Ontario wants anti carbon tax gas pump stickers displayed by Aug. 30
Enforcement plans could include an education campaign, written warnings, compliance orders and charges.
TORONTO — Ontario wants gas station operators to display mandatory anti-carbon tax stickers by the end of the summer – just as long weekend travellers fill up and before the federal election campaign gets underway.
A proposed regulation would set Aug. 30 as the day gas pumps will be required to have the stickers, which critics have slammed as political propaganda.
The proposal, which is open for comments until July 9, says the government is also developing enforcement plans, which could include an education campaign, written warnings, compliance orders and unspecified Provincial Offences Act charges.
Legislation making the stickers mandatory was included in the budget bill and comes with fines of up to $10,000 per day for gas station operators who don’t comply.
It will cost taxpayers approximately $5,000 to print 25,000 decals, but that does not cover the cost to distribute them to the province’s 3,200 gas stations. The stickers show that the federal carbon tax has added 4.4 cents a litre to the price of gasoline and that will rise to 11 cents per litre by 2022.
The stickers do not mention carbon tax rebates. The tax is expected cost to a typical household $258 this year and $648 by 2022. The federal government had estimated the average rebate would be $300 in Ontario, but the Canada Revenue Agency said earlier this month the average payment was $203 in the province.
The Progressive Conservative government has said the stickers are about transparency.
Greenpeace Canada said the stickers ignore both the federal rebates and the growing costs of floods, wildfires and heatwaves “super-charged by climate change.”
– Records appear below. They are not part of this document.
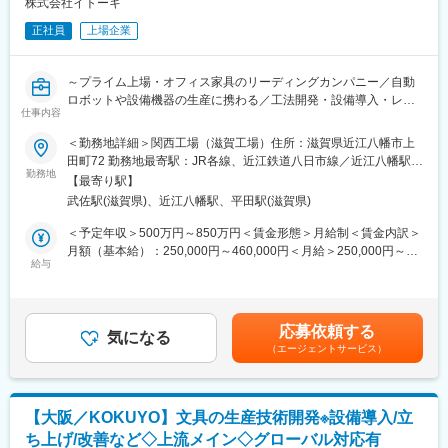
ですが、工場を単なる製造拠点ではなく、価値を生み出す戦略拠
株式会社イトーキ
点とするため度重なるリニューアルを進めております。滋賀工場
正社員
上場企業
では、データとデザインを融合した共創型工場「ITOKI DESIGN
HOUSE SHIGA」を開設し、開発・試作・検証を一体化。人と空
間の動きを可視化する「Data Trekking」を活用し、工場自体が常
～プライム上場・オフィス家具のリーディングカンパニー／自動
にアップデートされ続ける“進化するものづくり”を実現していま
ロボットや設備機器の生産に携わる／工法開発・設備導入・レイ
す。
仕事内容
アウト設計から保全まで一貫して経験／夜勤なし～
＜勤務地詳細＞関西工場（滋賀工場）住所：滋賀県近江八幡市上
■やりがい：
■業務概要：
田町72 勤務地最寄駅：JR各線、近江鉄道八日市線／近江八幡駅受
専門性を高めつつ、生産領域全体に関われる業務となります。DX
当社で取り扱っている設備機器製品（自動倉庫、セキュリティ機
勤務地
動喫煙対策：屋内全面禁煙
を軸にした事業改革が加速している当社において、“工場を価値創
【最寄り駅】
器など）に対する生産技術業務をお任せ致します。
出の場へ”という新しい発想のもと、未来の働く環境を支える製品
武佐駅(滋賀県)、近江八幡駅、平田駅(滋賀県)
担当頂く案件によっては、出社と在宅のハイブリット勤務も可能
を生み出しています。現場の課題をテクノロジーで解決できる
です。
＜予定年収＞500万円～850万円＜賃金形態＞月給制＜賃金内訳＞
「手触り感のある成果」と、「経営へのインパクトの大きさ」を
月額（基本給）：250,000円～460,000円＜月給＞250,000円～
感じられるポジションです。
■業務詳細：
給与
460,000円＜昇給有無＞有＜残業手当＞有＜給与補足＞※経験・能
・設備・治具の検討、導入
力等を考慮のうえ、当社規定により決定いたします■昇給：年1回
■イトーキについて：
・製造工程の改善活動、品質管理
（4月）■賞与：年2回（7月、12月）＋業績評価分（3月）※過去実
当社は創業130年の歴史を持つオフィス家具メーカーであり、リ
生産工程の検討から実際の改善・運用まで一貫してご対応いただ
績年4ヶ月分賃金はあくまでも目安の金額であり、選考を通じて上
ーディングカンパニーです。顧客ニーズを汲み取る生産供給に重
応募依頼する
けることができます。独自の製造方法の設計や加工設備の導入を
気になる
下する可能性があります。月給(月額)は固定手当を含めた表記で
点を置いています。
（エージェントサービス）
通じて、生産効率向上やDX活用などを推進頂きます。
す。
企業価値を高める知的創造の場としてオフィスの重要性が高まる
中で、当社はオフィス創りに関わるさまざまな製品の開発・サー
■働き方：
ビスを通じて質の高いビジネス環境の創造に挑戦しています。
残業は20時間/月程度です。関西工場は2022年10月竣工の新しい
【大阪／KOKUYO】文具の生産技術開発※設備導入/立
工場で、2023年に一部リニューアルを行い、休憩スペースを充実
ち上げ/改善など◇上流メイン◇グローバル対応有
させ、従業員から要望のあった靴を脱いでリラックスする空間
Premier Doug Ford has said he is staying out of the upcoming federal election – set for Oct. 21 – but has often spoken about the carbon tax as an election issue, hopeful a Conservative government will axe it.
New Democrat Marit Stiles called it “outrageous” to threaten business owners with Provincial Offences Act charges.
“Ford is blowing public money on partisan stickers to help his buddy Andrew Scheer get elected, and putting business owners at risk of conviction and fines just to make sure he gets his way,” she said in a statement.
Green party Leader Mike Schreiner called it a “farce.”
“Premier Ford is wasting tax dollars on sabotaging climate solutions and campaigning for the federal Conservatives even though Andrew Scheer has put him in the penalty box until after the election,” Schreiner said, referring to the legislature recessing until the end of October.
Ontario’s new regulatory proposal also sets out specific details of how the stickers would have to be displayed.
Gas stations would have to post an equal number of French and English stickers, upright, unobscured and “in a prominent location” within the top two-thirds of the side of the pump facing drivers.
The Ontario Chamber of Commerce called on Energy Minister Greg Rickford in a letter several weeks ago to scrap the requirement.
“Our members – including gas station operators – have expressed concerns regarding the political nature of the stickers, viewing them as a violation of their rights and freedoms,” Rossi wrote.
“This initiative is an example of unnecessary red tape: it is both a new administrative burden and an increased cost to business thanks to the punitive and outsized fines for non-compliance.”
Ontario is one of four provinces, including Manitoba, Saskatchewan and New Brunswick, where Ottawa imposed the tax because they opted not to impose their own pricing schemes on carbon emissions.
Ford’s government is challenging the tax in court.